SHINGLETON: Western Europe is working well for us; we’ve had productions in France, we’re doing well in Italy, Germany is developing well for us. In Scandinavia, we’re doing well particularly on factual entertainment. We’re really looking to push entertainment in Scandinavia a little bit more; they do a lot of their own development, but we’re hoping that our strategy there will bear fruit. And Australia is always very attractive…. That’s a market we are definitely targeting.

We’re very aware that formats grow in time. Gone are the days when you’d go to a market and you’d walk away with five commissions and 14 or 15 option agreements and you’d be on air in the next 12 months. That doesn’t really happen anymore. So you’ve got to be quite focused on specific opportunities in specific territories.

TV FORMATS: What are Sky Vision’s format plans for the future?

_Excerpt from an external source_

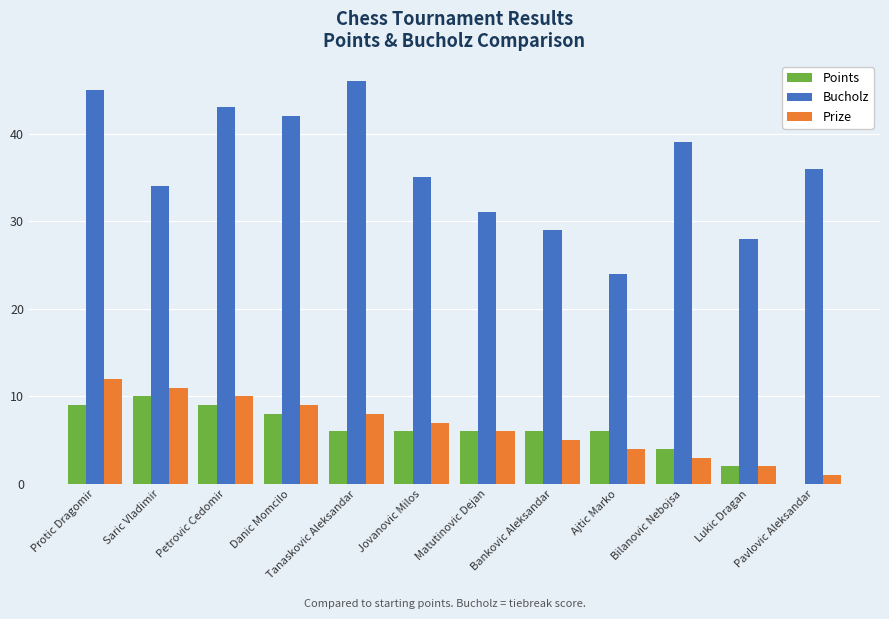

The Prize series shows 8 at Protic Dragomir. True or false?

False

SHINGLETON: We’re not looking to develop a telephone directory of formats; we want our formats to be quite curated. Most of the formats we are acquiring because we think there’s an opportunity for them, so we’re being quite picky about what we do. We’re not looking to take on lots of new ones. We always want to offer buyers new things to look at, but we’re also aware that there are great shows in [the catalog] already and sometimes you just don’t want to distract from working on the ones you’ve got. So we will keep it curated and we’ll keep it relatively modest in size, but we’ll always want to have provocative, strong top lines so that people will be interested and genuinely excited about the formats that we’re offering. And we’re particularly interested in strengthening factual entertainment; not to say that we wouldn’t be picking up regular entertainment, shiny-floor entertainment, but factual entertainment is an area that we’re particularly focused on.